Ron Gibson, Scottish Member of Parliament (SNP) and historian in his, In Plaids and Bandanas: from Highland Drover to Wild West Cowboy establishes clear and coherent links between the Highland cattle drovers of 16th century Scotland and the North American West.

The Scottish connection and legacy is well documented in the record and seems highlighted by the seventy year ownership (1882-1952) of the iconic Matador Land and Cattle Company by a Dundee, Scotland group. Matador, located on the high plains at the caprock of the Texas Panhandle was once one of the largest ranches in the world reinforcing Scotland’s transatlantic relationship with Texas.

Matador and Texas history resounds with the names of folks like Alexander Mackay of Dundee and Murdo Mackenzie who was characterized by then US president Theodore Roosevelt as "the most influential of American cattlemen."

In the end there is no doubt that the Modern Cowboy is the composite of the great horse cultures of Europe, Asia and Africa embellished with our own American brand. The very existence of the Cowboy validates once again that we are everyman and the product of a back and forth cross cultural pollination. The world was getting smaller even then…

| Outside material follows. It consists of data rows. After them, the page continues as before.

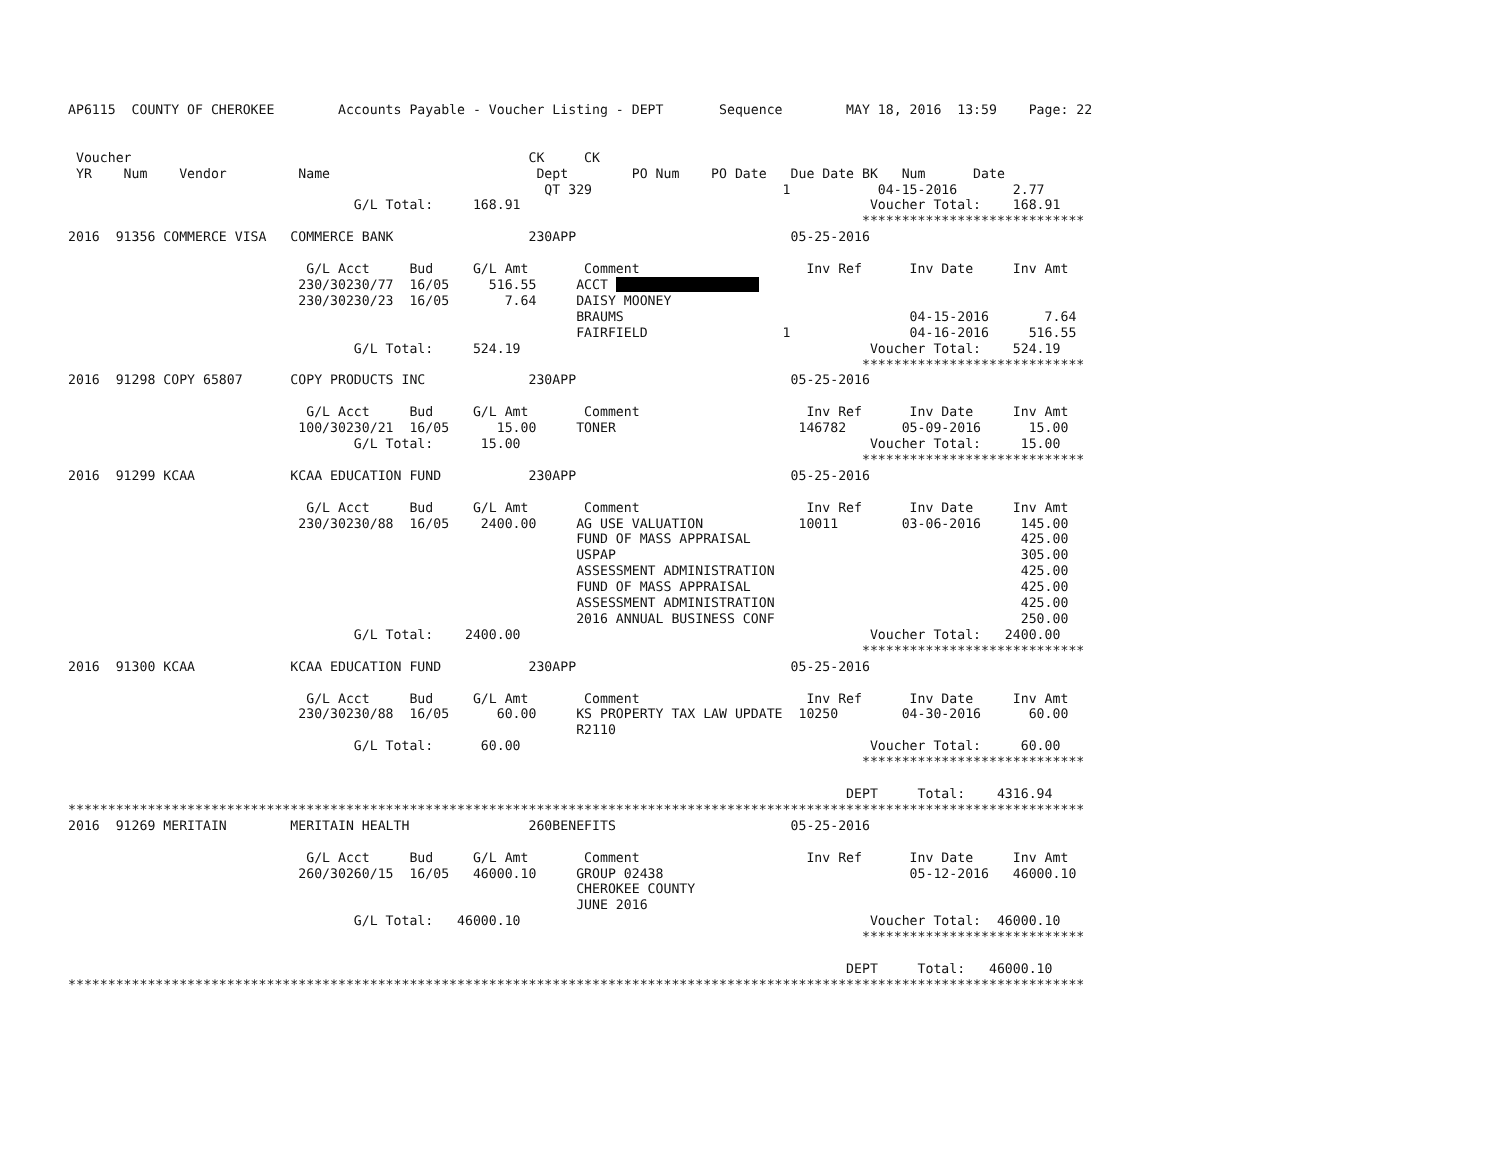AP6115  COUNTY OF CHEROKEE        Accounts Payable - Voucher Listing - DEPT       Sequence        MAY 18, 2016  13:59    Page: 22


 Voucher                                                  CK     CK
 YR    Num    Vendor         Name                          Dept        PO Num    PO Date   Due Date BK   Num      Date
                                                            QT 329                        1           04-15-2016       2.77
                                    G/L Total:     168.91                                            Voucher Total:    168.91
                                                                                                    ****************************
2016  91356 COMMERCE VISA   COMMERCE BANK                 230APP                           05-25-2016

                              G/L Acct     Bud     G/L Amt       Comment                     Inv Ref      Inv Date     Inv Amt
                             230/30230/77  16/05     516.55     ACCT                   
                             230/30230/23  16/05       7.64     DAISY MOONEY
                                                                BRAUMS                                    04-15-2016       7.64
                                                                FAIRFIELD                 1               04-16-2016     516.55
                                    G/L Total:     524.19                                            Voucher Total:    524.19
                                                                                                    ****************************
2016  91298 COPY 65807      COPY PRODUCTS INC             230APP                           05-25-2016

                              G/L Acct     Bud     G/L Amt       Comment                     Inv Ref      Inv Date     Inv Amt
                             100/30230/21  16/05      15.00     TONER                       146782       05-09-2016      15.00
                                    G/L Total:      15.00                                            Voucher Total:     15.00
                                                                                                    ****************************
2016  91299 KCAA            KCAA EDUCATION FUND           230APP                           05-25-2016

                              G/L Acct     Bud     G/L Amt       Comment                     Inv Ref      Inv Date     Inv Amt
                             230/30230/88  16/05    2400.00     AG USE VALUATION            10011        03-06-2016     145.00
                                                                FUND OF MASS APPRAISAL                                  425.00
                                                                USPAP                                                   305.00
                                                                ASSESSMENT ADMINISTRATION                               425.00
                                                                FUND OF MASS APPRAISAL                                  425.00
                                                                ASSESSMENT ADMINISTRATION                               425.00
                                                                2016 ANNUAL BUSINESS CONF                               250.00
                                    G/L Total:    2400.00                                            Voucher Total:   2400.00
                                                                                                    ****************************
2016  91300 KCAA            KCAA EDUCATION FUND           230APP                           05-25-2016

                              G/L Acct     Bud     G/L Amt       Comment                     Inv Ref      Inv Date     Inv Amt
                             230/30230/88  16/05      60.00     KS PROPERTY TAX LAW UPDATE  10250        04-30-2016      60.00
                                                                R2110
                                    G/L Total:      60.00                                            Voucher Total:     60.00
                                                                                                    ****************************

                                                                                                  DEPT     Total:    4316.94
********************************************************************************************************************************
2016  91269 MERITAIN        MERITAIN HEALTH               260BENEFITS                      05-25-2016

                              G/L Acct     Bud     G/L Amt       Comment                     Inv Ref      Inv Date     Inv Amt
                             260/30260/15  16/05   46000.10     GROUP 02438                               05-12-2016   46000.10
                                                                CHEROKEE COUNTY
                                                                JUNE 2016
                                    G/L Total:   46000.10                                            Voucher Total:  46000.10
                                                                                                    ****************************

                                                                                                  DEPT     Total:   46000.10
********************************************************************************************************************************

When all is said and done it took the Spanish to facilitate all this by contributing/importing their culture and the horse back to the Americas/New World ultimately to New Mexico and Texas where an increasingly homogenized though equally disparate group out of necessity prompted the creation and evolution of our modern cowboy
decades before my forefathers landed at (or somewhat near) Plymouth Rock.

Aye,

Ned Buxton

One of the inspirations for this post and an excellent source of information on this topic is the book, Origins of the First American Cowboys by Donald A. Chávez y Gilbert. Donald is an educator, historian and writer from Belen, New Mexico where he teaches in the Los Lunas Public Schools and also operates the Terra Patre Farm. You can gain some of the interesting details of this great adventure by reading his revealing book in its entirety, online at:
www.nmhcpl.org/COWBOY.html. This gentleman has his act together and we strongly recommend this undoubted future member of the Buckaroo Hall of Fame for his objective and well written works.

Might of Right also recommends Highland Cowboys: From the Hills of Scotland to the American Wild West and Plaids and Bandanas: From Highland Drover to Wild West Cowboy both by historian and Scottish MP Rob Gibson who recounts the connection between the cattle cultures of Scotland and those of the iconic Texas cattle industry. Boots and kilts, aye.